* _What you will do_
Output all of the data exactly as it appears, but leave out any pictures it contains.

[[ Extracted material, beginning ]]

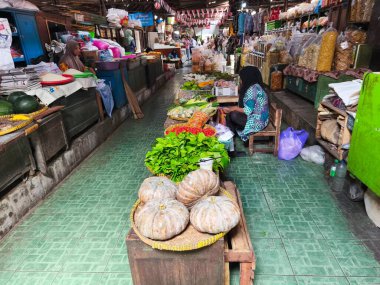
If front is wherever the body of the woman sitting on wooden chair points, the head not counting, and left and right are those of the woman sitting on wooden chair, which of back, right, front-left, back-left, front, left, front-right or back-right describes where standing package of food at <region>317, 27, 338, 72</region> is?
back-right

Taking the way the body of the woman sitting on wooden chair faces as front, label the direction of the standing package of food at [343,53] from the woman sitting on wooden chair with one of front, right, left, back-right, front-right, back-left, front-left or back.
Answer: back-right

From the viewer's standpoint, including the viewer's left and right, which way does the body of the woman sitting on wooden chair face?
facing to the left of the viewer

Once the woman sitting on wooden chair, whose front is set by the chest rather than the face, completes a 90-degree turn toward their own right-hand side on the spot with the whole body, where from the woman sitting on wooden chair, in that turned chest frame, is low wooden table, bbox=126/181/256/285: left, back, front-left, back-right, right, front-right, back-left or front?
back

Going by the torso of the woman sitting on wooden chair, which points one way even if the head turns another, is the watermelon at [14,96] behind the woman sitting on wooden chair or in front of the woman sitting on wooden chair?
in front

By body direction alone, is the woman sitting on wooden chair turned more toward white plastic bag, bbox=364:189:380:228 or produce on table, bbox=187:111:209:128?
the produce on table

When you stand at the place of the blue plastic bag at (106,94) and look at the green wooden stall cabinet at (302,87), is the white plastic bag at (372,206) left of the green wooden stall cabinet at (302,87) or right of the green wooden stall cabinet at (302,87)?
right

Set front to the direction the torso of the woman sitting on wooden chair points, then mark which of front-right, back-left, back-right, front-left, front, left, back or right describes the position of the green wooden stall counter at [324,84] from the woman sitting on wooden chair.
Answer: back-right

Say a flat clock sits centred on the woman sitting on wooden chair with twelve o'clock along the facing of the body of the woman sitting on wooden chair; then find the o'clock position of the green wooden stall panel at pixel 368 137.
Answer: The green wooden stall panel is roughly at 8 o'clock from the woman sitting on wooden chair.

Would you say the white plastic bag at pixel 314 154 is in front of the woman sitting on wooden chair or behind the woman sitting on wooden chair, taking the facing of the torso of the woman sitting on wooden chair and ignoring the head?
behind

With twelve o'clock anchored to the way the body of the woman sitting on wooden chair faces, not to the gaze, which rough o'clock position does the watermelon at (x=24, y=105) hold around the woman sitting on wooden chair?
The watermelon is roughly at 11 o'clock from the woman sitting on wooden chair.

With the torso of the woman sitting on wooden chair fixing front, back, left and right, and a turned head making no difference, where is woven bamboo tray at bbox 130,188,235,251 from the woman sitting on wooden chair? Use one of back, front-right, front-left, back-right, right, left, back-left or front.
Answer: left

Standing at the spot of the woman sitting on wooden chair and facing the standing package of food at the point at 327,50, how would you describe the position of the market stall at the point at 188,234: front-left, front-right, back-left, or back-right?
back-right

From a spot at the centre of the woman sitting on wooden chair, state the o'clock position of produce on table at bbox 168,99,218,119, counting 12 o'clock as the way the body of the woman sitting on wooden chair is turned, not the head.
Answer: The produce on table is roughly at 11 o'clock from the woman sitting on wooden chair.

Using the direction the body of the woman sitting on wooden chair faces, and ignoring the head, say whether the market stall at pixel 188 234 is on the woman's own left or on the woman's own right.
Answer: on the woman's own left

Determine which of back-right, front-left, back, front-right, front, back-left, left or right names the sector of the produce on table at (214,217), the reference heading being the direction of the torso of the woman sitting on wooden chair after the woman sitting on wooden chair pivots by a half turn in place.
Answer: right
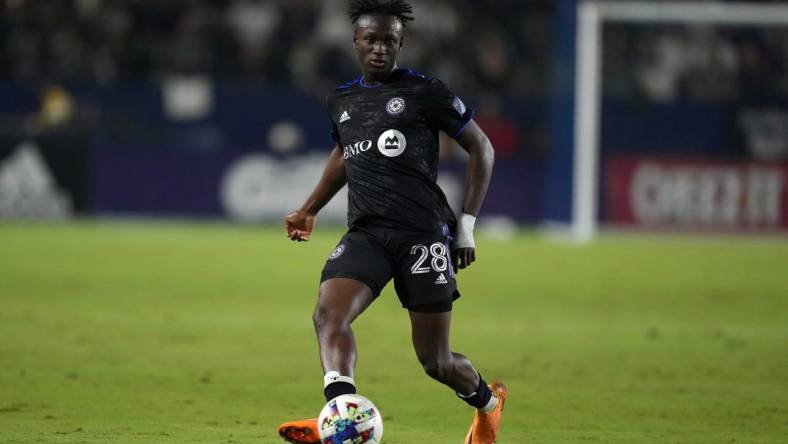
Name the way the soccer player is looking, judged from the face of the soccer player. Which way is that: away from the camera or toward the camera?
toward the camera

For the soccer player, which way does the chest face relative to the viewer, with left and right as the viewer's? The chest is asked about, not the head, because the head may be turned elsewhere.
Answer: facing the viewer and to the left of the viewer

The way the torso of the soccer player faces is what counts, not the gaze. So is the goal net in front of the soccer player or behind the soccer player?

[[ Extracted material, end ]]

* _Task solution_
If front is wherever the body of the woman sitting on wooden chair points, the head not counting, and left and right are those of the woman sitting on wooden chair, which of back, right, front-left, back-left, front, left, front-right or back-right describes where standing package of food at <region>317, 27, 338, 72</region> is?
back-right

Taking the way the body of the woman sitting on wooden chair faces as front, label the direction of the standing package of food at [343,53] from the woman sitting on wooden chair with one of front, right, left, back-right, front-right, back-left, front-left or back.
Answer: back-right

From the viewer's standpoint, including the viewer's left and right, which way does the body of the woman sitting on wooden chair face?
facing to the left of the viewer

Once the woman sitting on wooden chair, whose front is set by the chest rather than the face, completes a 90-degree turn toward their own right-hand side on the spot with the whole body, where from the woman sitting on wooden chair, in that turned chest frame, is low wooden table, bbox=126/181/256/285: left, back, front-left, back-right, right, front-right, back-left or front?
back

Going by the torso of the woman sitting on wooden chair, which points one way even if the head turns another, is the watermelon at [14,96] behind the woman sitting on wooden chair or in front of the woman sitting on wooden chair?
in front

By body direction alone, is the woman sitting on wooden chair turned more toward white plastic bag, bbox=364:189:380:228 or produce on table, bbox=187:111:209:128?
the produce on table

When you stand at the place of the blue plastic bag at (106,94) and look at the green wooden stall cabinet at (302,87), is the white plastic bag at (372,206) left of the green wooden stall cabinet at (302,87) or right of the green wooden stall cabinet at (302,87)?
right

Set front to the direction the torso of the woman sitting on wooden chair points, then mark which of front-right, back-left, back-right, front-left, front, left, back or right describes the position of the green wooden stall counter at [324,84] from the woman sitting on wooden chair.
Answer: back-right

Say a flat clock sits centred on the woman sitting on wooden chair with twelve o'clock along the facing of the body of the woman sitting on wooden chair; then find the o'clock position of the green wooden stall panel at pixel 368 137.
Answer: The green wooden stall panel is roughly at 8 o'clock from the woman sitting on wooden chair.

Would you say the white plastic bag at pixel 314 154 is in front of the woman sitting on wooden chair or behind the woman sitting on wooden chair, taking the facing of the torso of the woman sitting on wooden chair and ignoring the head?
behind

With twelve o'clock anchored to the way the body of the woman sitting on wooden chair faces, not to the gaze, which rough o'clock position does the watermelon at (x=24, y=105) hold around the woman sitting on wooden chair?
The watermelon is roughly at 11 o'clock from the woman sitting on wooden chair.

With the torso of the woman sitting on wooden chair fixing front, back, left and right, and a turned head making no difference, where is woven bamboo tray at bbox 130,188,235,251 from the woman sitting on wooden chair? Use one of back, front-right, front-left, back-right, right, left, back-left or front.
Answer: left

Standing at the spot of the woman sitting on wooden chair and facing the standing package of food at the point at 327,50, how would you describe the position of the market stall at the point at 188,234: front-left, front-right, back-left, or back-right?
back-right

From a spot at the centre of the woman sitting on wooden chair, state the o'clock position of produce on table at bbox 168,99,218,119, counting 12 o'clock as the way the body of the woman sitting on wooden chair is turned, not the head.
Answer: The produce on table is roughly at 11 o'clock from the woman sitting on wooden chair.

Using the direction the body of the woman sitting on wooden chair faces, and ignoring the head, say whether the market stall at pixel 188 234 is on the woman's own left or on the woman's own right.
Answer: on the woman's own left

Determine which of back-right, front-left, back, front-right, front, back-left, left or right names the sector of the produce on table at (214,217), the reference heading being the direction of the torso of the woman sitting on wooden chair after the woman sitting on wooden chair pivots by a half turn in place.
Answer: right
Name the way the soccer player is looking, judged from the face of the soccer player. Which way is that: away from the camera or toward the camera?
toward the camera

For the soccer player, which way does the chest face relative to the viewer, with left and right as the viewer's? The chest is asked about, not the head, because the head may be turned elsewhere.
Answer: facing the viewer and to the left of the viewer

The way the torso of the soccer player faces is what counts, not the gaze. So is the goal net in front of the soccer player or behind the soccer player?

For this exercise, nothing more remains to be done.